I'd rather be in short Treasury's for the safety but have sort of convinced myself that short investment grade is the way to go for now. If right it might give me an extra percent or two but the real action is in equities.
I agree that 100% short treasuries make no sense right now UNLESS you were already in them before the crisis started in which case stay put. They make no sense to switch into from something else because they are currently an overvalued asset class, not due to the low interest rate. If you are a total return investor you don't try to maximize the interest income from your bond funds.
I don't invest in TIPs. Some of my diversified bond funds do - but they move in and out based on perceived value. I never looked to TIPs for inflation protection - I don't believe they will provide such in the long run.
I prefer diversified bond funds to manage the bond allocation for me. I am currently building a position in VBISX (from DODIX), but it is very gradual and may take years because IMO I do need to average it out over a long cycle since it is a shift from one asset mix to another.
I don't like using a corporate only bond fund as my core bond fund. They are too closely correlated with equities IMO. My core bond fund DODIX surprised me by being quite a bit less diversified than I expected, going into the crisis heavily weighted in corporates and as a consequence suffered mightily. I notice that the Vanguard Intermediate Investment Grade did even worse and has only now not quite back up with VBISX since Jan 1 2008. The Vanguard intermediate-term index did much better over the period than the investment grade - it has almost caught up with DODIX (which has recovered big time so far this year).
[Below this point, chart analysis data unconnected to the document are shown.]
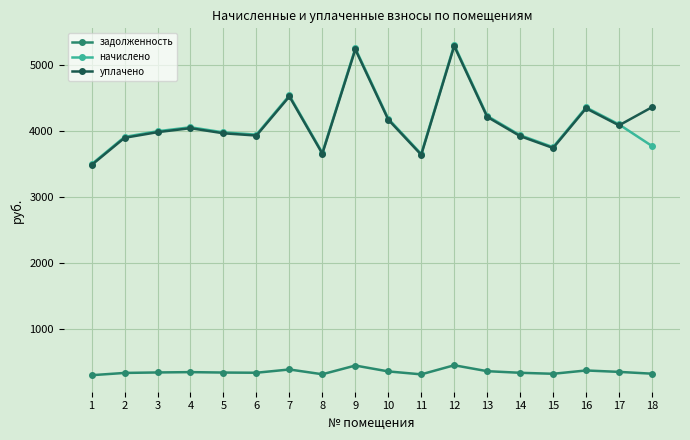

What is the minimum value for уплачено?

3487.1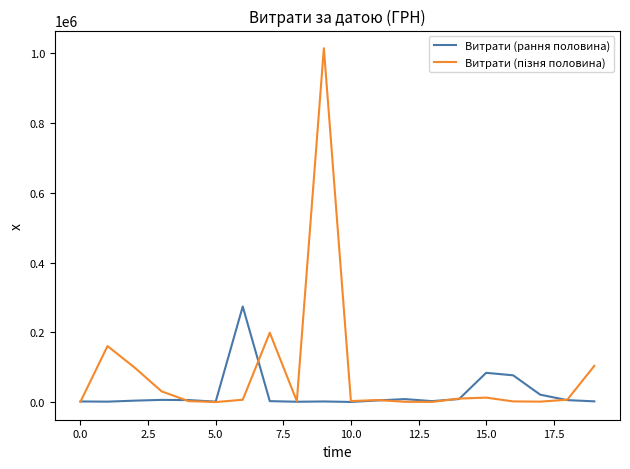

What is the greatest value displayed?

1014634.3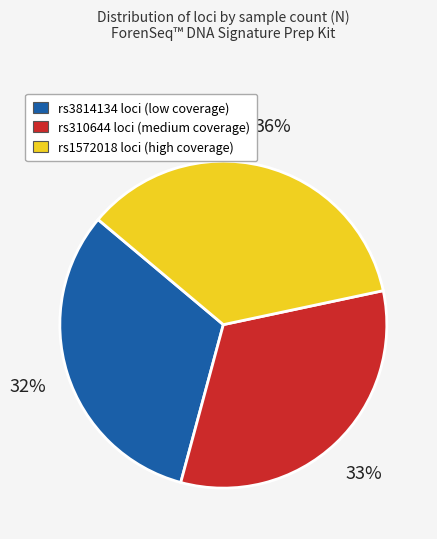

How many segments does this pie chart have?

3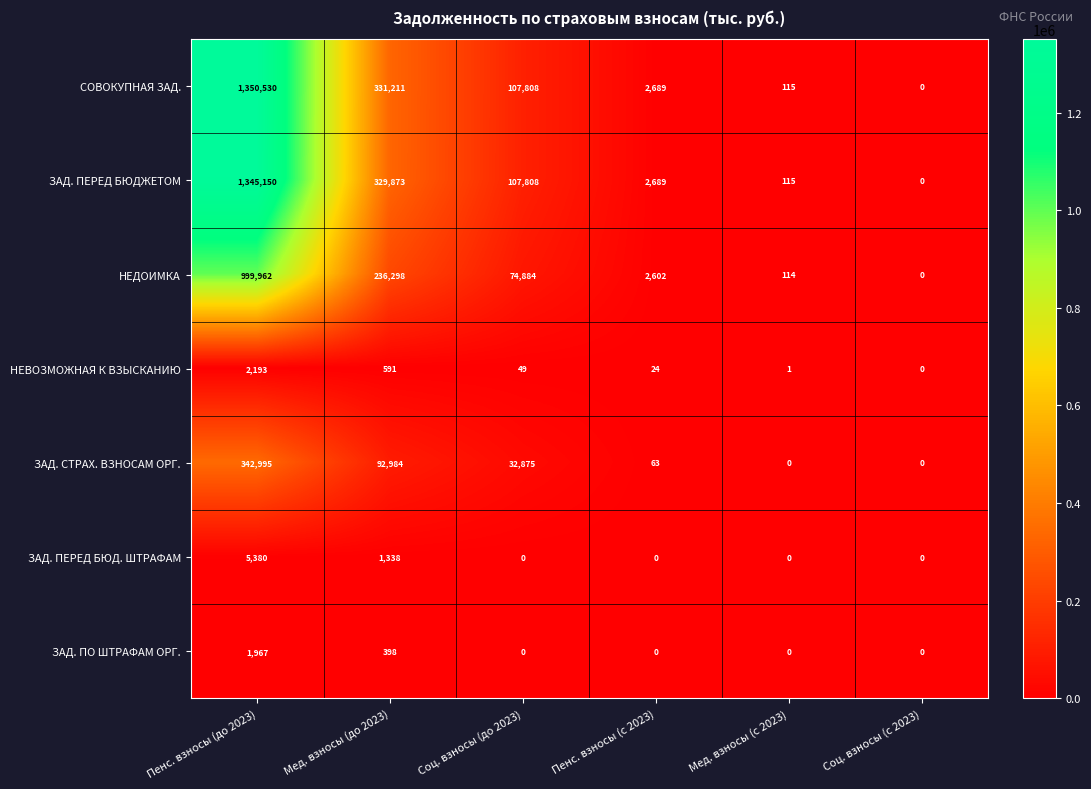

What is the spread (max minus min) of values at Соц. взносы (до 2023)?

107808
I wanted a core bond fund that behaved well when equities swooned to increase the rebalancing benefit. The Vanguard intermediate-term bond index fund looks like a great mix and seems to behave pretty well over long periods, and it may be a great mix going forward even through an interest rate rising cycle. But it still had a pretty good dip during the crisis (as bad as DODIX although it recovered faster), and it is during these market swoons or economic slowdowns when I want to be able to rebalance. It's not fun rebalancing when your bond funds take a big hit too....
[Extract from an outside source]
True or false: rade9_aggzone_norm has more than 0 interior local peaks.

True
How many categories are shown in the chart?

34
But then again, I don't switch around between bond funds in anticipation of changing market conditions. What makes me change is deciding that a certain fund is not meeting my long-term investment goals. After the recent crisis I did a careful review of bond funds and looked at what I needed and how things behaved in the long run, and I concluded that a short-term diversified index like VBISX was a much better match for my long term goals. Nevertheless, since we have just come out of a crisis where VBISX is "overvalued" relative to other bond funds, I have to make the transition gradual, otherwise I am just buying high and selling low.
I have no idea what is going to happen to different bond funds during the next interest rate rise cycle. As long as the economy improves and we have no financial crisis, investment grade will likely outperform other bond funds, and a continued steep yield curve means intermediate pay out more. However, the role of bond funds in my portfolio is to be there as a cushion for future financial crisis, so I need to reposition my bond allocation to better meet that goal.